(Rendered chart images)
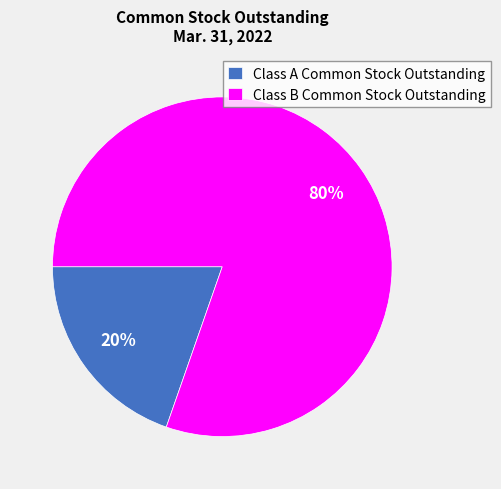

How many slices are in this pie chart?

2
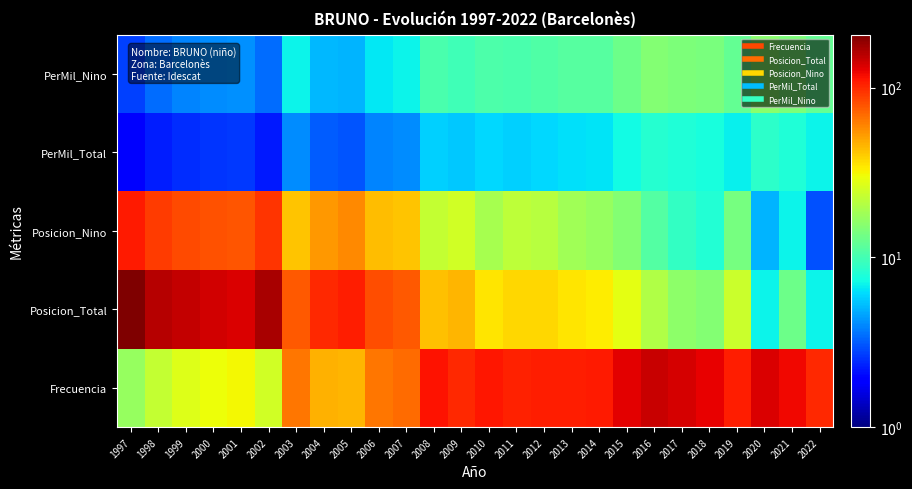

Reading left to right, extract all data points from this chart.

Frecuencia: 1997=17.0	1998=23.0	1999=27.0	2000=30.0	2001=31.0	2002=25.0	2003=64.0	2004=46.0	2005=45.0	2006=64.0	2007=69.0	2008=113.0	2009=101.0	2010=111.0	2011=104.0	2012=107.0	2013=107.0	2014=108.0	2015=128.0	2016=144.0	2017=138.0	2018=126.0	2019=107.0	2020=133.0	2021=121.0	2022=100.0
Posicion_Total: 1997=205.0	1998=159.0	1999=149.0	2000=139.0	2001=134.0	2002=167.0	2003=76.0	2004=100.0	2005=106.0	2006=82.0	2007=76.0	2008=43.0	2009=45.0	2010=35.0	2011=38.0	2012=38.0	2013=35.0	2014=33.0	2015=28.0	2016=20.0	2017=16.0	2018=15.0	2019=24.0	2020=7.0	2021=13.0	2022=7.0
Posicion_Nino: 1997=108.0	1998=90.0	1999=83.0	2000=79.0	2001=78.0	2002=94.0	2003=42.0	2004=54.0	2005=58.0	2006=44.0	2007=42.0	2008=23.0	2009=25.0	2010=19.0	2011=22.0	2012=21.0	2013=18.0	2014=17.0	2015=15.0	2016=11.0	2017=9.0	2018=8.0	2019=14.0	2020=5.0	2021=7.0	2022=3.0
PerMil_Total: 1997=1.9	1998=2.3	1999=2.5	2000=2.6	2001=2.6	2002=2.2	2003=4.1	2004=3.1	2005=3.0	2006=3.9	2007=4.1	2008=5.8	2009=5.5	2010=6.0	2011=5.8	2012=6.0	2013=6.3	2014=6.4	2015=7.3	2016=8.2	2017=8.0	2018=7.6	2019=6.8	2020=8.6	2021=8.0	2022=6.9
PerMil_Nino: 1997=2.7	1998=3.5	1999=3.9	2000=4.0	2001=4.2	2002=3.4	2003=7.0	2004=5.2	2005=5.0	2006=6.6	2007=7.0	2008=10.3	2009=9.8	2010=10.6	2011=10.3	2012=10.8	2013=11.3	2014=11.3	2015=13.2	2016=15.0	2017=14.4	2018=14.1	2019=12.3	2020=15.8	2021=14.5	2022=12.2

TO DO → Reproduce every line of the listing above verbatim, omitting the pictures from your answer.

EXERCISE RESPONSE →
How many slices are in this pie chart?

2

Reading left to right, extract all data points from this chart.

Frecuencia: 1997=17.0	1998=23.0	1999=27.0	2000=30.0	2001=31.0	2002=25.0	2003=64.0	2004=46.0	2005=45.0	2006=64.0	2007=69.0	2008=113.0	2009=101.0	2010=111.0	2011=104.0	2012=107.0	2013=107.0	2014=108.0	2015=128.0	2016=144.0	2017=138.0	2018=126.0	2019=107.0	2020=133.0	2021=121.0	2022=100.0
Posicion_Total: 1997=205.0	1998=159.0	1999=149.0	2000=139.0	2001=134.0	2002=167.0	2003=76.0	2004=100.0	2005=106.0	2006=82.0	2007=76.0	2008=43.0	2009=45.0	2010=35.0	2011=38.0	2012=38.0	2013=35.0	2014=33.0	2015=28.0	2016=20.0	2017=16.0	2018=15.0	2019=24.0	2020=7.0	2021=13.0	2022=7.0
Posicion_Nino: 1997=108.0	1998=90.0	1999=83.0	2000=79.0	2001=78.0	2002=94.0	2003=42.0	2004=54.0	2005=58.0	2006=44.0	2007=42.0	2008=23.0	2009=25.0	2010=19.0	2011=22.0	2012=21.0	2013=18.0	2014=17.0	2015=15.0	2016=11.0	2017=9.0	2018=8.0	2019=14.0	2020=5.0	2021=7.0	2022=3.0
PerMil_Total: 1997=1.9	1998=2.3	1999=2.5	2000=2.6	2001=2.6	2002=2.2	2003=4.1	2004=3.1	2005=3.0	2006=3.9	2007=4.1	2008=5.8	2009=5.5	2010=6.0	2011=5.8	2012=6.0	2013=6.3	2014=6.4	2015=7.3	2016=8.2	2017=8.0	2018=7.6	2019=6.8	2020=8.6	2021=8.0	2022=6.9
PerMil_Nino: 1997=2.7	1998=3.5	1999=3.9	2000=4.0	2001=4.2	2002=3.4	2003=7.0	2004=5.2	2005=5.0	2006=6.6	2007=7.0	2008=10.3	2009=9.8	2010=10.6	2011=10.3	2012=10.8	2013=11.3	2014=11.3	2015=13.2	2016=15.0	2017=14.4	2018=14.1	2019=12.3	2020=15.8	2021=14.5	2022=12.2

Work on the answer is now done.